Message par : Invité, Lun 23 Déc 2013 - 1:34


Seule Luna fumait, Merit n'avait pas l'air d'aimer tant que ça la cigarette... Peut-être préférait-elle l'alcool ? Alors qu'elle parlait de son boulot de serveurse au Chaudron Baveur, la serpentard sortit une bouteille de Jack Daniels de son sac et annonça :

- Alcool à volonté !

Lucas proposa aux filles d'aller s'asseoir sur un banc, et bu à la bouteille, un gorgée d'alcool qui lui réchauffa la gorge.

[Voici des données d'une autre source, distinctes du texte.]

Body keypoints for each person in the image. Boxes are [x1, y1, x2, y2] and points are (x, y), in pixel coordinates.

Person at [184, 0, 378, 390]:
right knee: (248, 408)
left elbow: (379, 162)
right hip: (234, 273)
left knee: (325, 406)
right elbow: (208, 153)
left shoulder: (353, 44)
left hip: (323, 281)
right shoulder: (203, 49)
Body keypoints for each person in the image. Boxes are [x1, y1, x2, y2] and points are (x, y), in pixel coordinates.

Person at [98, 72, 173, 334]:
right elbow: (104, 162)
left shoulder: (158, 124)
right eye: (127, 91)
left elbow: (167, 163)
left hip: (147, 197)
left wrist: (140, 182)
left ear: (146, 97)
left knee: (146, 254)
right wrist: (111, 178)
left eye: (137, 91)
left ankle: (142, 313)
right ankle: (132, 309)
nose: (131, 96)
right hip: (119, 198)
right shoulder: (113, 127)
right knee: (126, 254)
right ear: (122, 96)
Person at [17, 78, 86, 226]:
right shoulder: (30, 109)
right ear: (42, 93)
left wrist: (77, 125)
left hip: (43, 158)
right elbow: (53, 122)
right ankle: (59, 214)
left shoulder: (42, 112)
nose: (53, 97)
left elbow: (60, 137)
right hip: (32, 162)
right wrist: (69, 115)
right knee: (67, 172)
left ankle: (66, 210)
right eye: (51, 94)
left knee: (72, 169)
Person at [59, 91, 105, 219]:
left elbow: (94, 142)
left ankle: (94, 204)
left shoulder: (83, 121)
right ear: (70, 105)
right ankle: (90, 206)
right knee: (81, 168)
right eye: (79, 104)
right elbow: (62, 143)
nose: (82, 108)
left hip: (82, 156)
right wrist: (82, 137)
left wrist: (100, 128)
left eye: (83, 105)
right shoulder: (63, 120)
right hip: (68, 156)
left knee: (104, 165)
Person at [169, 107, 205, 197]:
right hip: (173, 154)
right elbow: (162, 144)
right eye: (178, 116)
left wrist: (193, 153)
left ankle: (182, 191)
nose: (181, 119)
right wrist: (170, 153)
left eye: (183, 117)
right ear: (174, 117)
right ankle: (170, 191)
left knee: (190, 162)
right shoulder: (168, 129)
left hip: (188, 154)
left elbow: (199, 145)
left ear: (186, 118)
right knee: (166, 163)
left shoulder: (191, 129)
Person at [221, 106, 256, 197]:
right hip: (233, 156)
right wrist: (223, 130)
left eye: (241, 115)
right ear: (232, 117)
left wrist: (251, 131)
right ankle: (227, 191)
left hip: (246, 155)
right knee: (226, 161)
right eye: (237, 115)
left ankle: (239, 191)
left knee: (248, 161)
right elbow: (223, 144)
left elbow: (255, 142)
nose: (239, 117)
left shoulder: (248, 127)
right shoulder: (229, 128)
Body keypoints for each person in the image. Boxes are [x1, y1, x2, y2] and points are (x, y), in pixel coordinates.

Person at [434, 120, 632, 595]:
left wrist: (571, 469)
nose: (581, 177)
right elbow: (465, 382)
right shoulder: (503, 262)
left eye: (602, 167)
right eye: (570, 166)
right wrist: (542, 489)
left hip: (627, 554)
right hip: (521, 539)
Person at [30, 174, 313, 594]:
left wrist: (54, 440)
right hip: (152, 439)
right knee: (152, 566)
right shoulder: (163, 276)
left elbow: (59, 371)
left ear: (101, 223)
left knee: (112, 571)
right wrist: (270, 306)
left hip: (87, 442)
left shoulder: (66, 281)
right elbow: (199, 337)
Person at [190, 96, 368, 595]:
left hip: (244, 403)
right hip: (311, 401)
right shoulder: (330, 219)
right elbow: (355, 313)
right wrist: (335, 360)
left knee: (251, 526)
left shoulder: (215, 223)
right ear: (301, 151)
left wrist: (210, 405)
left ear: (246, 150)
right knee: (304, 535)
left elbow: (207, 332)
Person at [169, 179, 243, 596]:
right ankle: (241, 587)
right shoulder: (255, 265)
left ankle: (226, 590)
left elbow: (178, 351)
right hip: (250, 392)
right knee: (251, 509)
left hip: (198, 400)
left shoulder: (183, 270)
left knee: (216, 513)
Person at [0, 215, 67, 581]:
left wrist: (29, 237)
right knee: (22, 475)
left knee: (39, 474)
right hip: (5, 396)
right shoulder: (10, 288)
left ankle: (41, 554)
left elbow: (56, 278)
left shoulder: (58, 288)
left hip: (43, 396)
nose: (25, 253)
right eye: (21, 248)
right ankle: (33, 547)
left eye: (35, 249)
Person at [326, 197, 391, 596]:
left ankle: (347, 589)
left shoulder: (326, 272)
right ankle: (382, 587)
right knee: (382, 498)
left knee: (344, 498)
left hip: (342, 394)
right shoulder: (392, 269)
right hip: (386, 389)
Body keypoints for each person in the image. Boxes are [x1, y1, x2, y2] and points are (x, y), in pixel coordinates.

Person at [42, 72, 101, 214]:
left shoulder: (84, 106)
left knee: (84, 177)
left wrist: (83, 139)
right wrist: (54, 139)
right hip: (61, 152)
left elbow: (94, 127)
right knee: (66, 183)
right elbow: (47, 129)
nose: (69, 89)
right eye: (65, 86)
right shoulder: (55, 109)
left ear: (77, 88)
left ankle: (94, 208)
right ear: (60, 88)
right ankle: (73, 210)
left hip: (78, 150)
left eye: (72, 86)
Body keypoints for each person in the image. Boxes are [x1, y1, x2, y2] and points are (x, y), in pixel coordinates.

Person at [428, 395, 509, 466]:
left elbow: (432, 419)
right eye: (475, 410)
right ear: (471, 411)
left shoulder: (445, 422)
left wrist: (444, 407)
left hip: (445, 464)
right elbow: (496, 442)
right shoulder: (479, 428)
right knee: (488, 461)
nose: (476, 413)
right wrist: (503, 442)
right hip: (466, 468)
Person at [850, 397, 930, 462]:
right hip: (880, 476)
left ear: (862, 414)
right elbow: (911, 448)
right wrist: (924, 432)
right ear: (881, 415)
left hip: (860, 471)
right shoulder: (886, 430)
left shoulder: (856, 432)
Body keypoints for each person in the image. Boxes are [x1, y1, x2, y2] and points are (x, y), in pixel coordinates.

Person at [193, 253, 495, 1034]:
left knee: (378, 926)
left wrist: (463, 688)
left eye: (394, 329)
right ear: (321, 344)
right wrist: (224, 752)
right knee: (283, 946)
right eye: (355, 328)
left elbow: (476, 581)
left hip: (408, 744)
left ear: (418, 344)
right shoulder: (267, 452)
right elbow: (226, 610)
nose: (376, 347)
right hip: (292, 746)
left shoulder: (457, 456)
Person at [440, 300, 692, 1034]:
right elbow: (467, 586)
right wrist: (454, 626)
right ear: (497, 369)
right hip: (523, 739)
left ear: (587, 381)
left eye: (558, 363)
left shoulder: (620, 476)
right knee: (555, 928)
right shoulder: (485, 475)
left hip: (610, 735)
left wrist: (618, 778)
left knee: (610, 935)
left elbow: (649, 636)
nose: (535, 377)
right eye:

Il était tard maintenant, c'était l'heure du papotage sur la vie des autres ! Le serdaigle comptait faire quelques boutades aux filles.

- Alors, quoi de beau sinon ? Vous avez vu les dernières coupes de quidditch ? Tu y joue Merit, nan ?

Lucas se senti d'un seul coup en minorité face aux deux jeunes filles qu'il avait devant lui. Ça n'allait pas, il fallait qu'il trouve quelqu'un à emmener avec lui pour de futures soirées. De préférence un serdaigle, comme lui ou un poufsouffle, comme ça chaque maison serait représentée dans leur groupe d'amis.